MSC Sophienthal das bedeutet nicht einfach Autoslalom, nein das ist ein Motorsportverein der größtenteils aus NSU Fahrern entstanden ist, die zur damaligen Zeit nach dem Auslauf der Homologation des NSU TT diese Fahrzeuge in Rennslaloms bewegt und weiterentwickelt haben.

Die NSU Meute, beim MSC Sophienthal wird das Fabrikat NSU gelebt

Hier das Video zum Bericht, es zeigt die NSU Klassen mit der Konkurrenz viel Spaß !!!

 

Etliche Gesamtsiege beim Slalom und Klassensiege am Berg gehen an diesen Verein. Namen wie Heinz Sprotte, Helmut Kunz, Uwe Schindler, Richard Bäumler, Clemes König und Anton König um nur einige zu nennen zeugen aus dieser Epoche. Dieser Bericht ist aber einem ganz bestimmten Mann gewidmet und das ist Friso Wesely, der in der NSU Welt genauso mit Leib und Seele dabei ist wie ich. Wir begleiten Friso auf seinem Flugplatzslalom des MSC Sophienthal ,er hat diesen Slalom zu dem gemacht was er heute ist!

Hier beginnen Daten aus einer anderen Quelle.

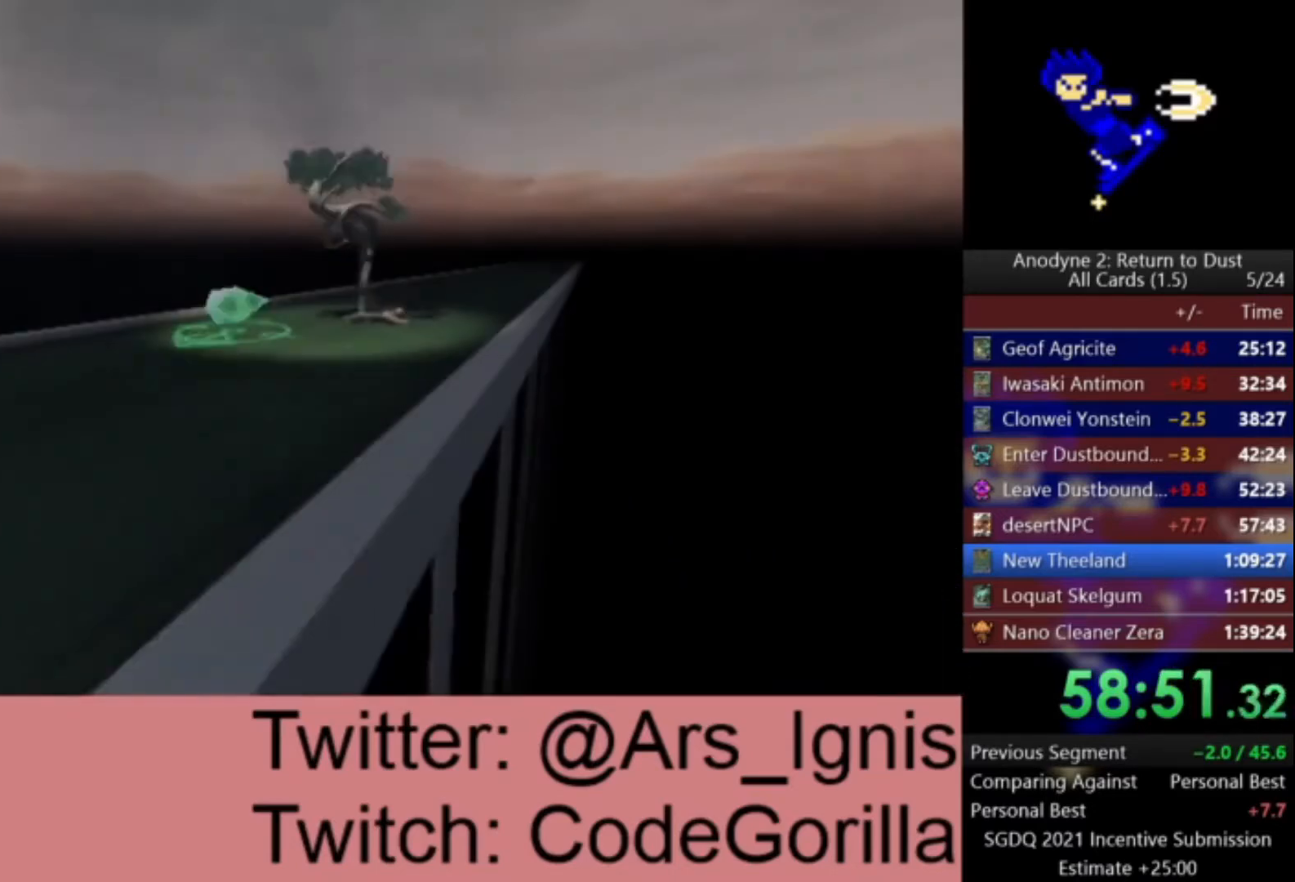
{"buttons": [], "left_stick": "center", "right_stick": "center", "events": []}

Schauen wir uns erst die schönste  Klasse an diesem Tage an, mit 23 Startern war die Hubraumklasse bis 1.3 Liter der verbesserten Tourenwagen am besten besetzt und dementsprechend spannend sollte es auch zu Werke gehen! 14 NSU traten gegen 8 VW Polo/Audi 50 und einen Kadett C an.

Auf Platz 22 tummelte sich einer der bestens vorbereiteten NSU TT überhaupt.die Rede ist von Dieter Gerber, der extra aus dem Schwarzwald angereist war, um diesem NSU Event beizuwohnen. Nach sehr gutem Trainingslauf und einer Zeit die für die top 5 gereicht hätte fielen im ersten Wertungslauf 4 Pylonen, die mit 20 Strafsekunden behaftet waren. Damit war nach schneller Fahrt die Zeit dahin. Ich setzte alles auf Dieter und den zweiten Rennlauf. Nach starkem Beginn brach im unteren Streckenteil ein Teil am Gasgestänge für die Kugelfischer Einsprizung und somit blieb nur die Laufzeit 1 und die 22 Position. Wie das am Ende in dieser Klasse ausgegangen wenn es heile geblieben wäre blieb leider offen schade!
Auf Rang 20 finden wir Bernhard Neuner, der nach spektakulärem ersten Lauf mit langen Drifts eine Zeitstrafe von 20 Sekunden kassierte und Pylonen abräumte. Um sauber in Wertung zu kommen fuhr er einen akkuraten zweiten Lauf mit einer Zeit von 95.76 Sekunden. Da hier der schnellste Einzellauf zählt erhielt Bernhard die Wertung für diesen zweiten Lauf.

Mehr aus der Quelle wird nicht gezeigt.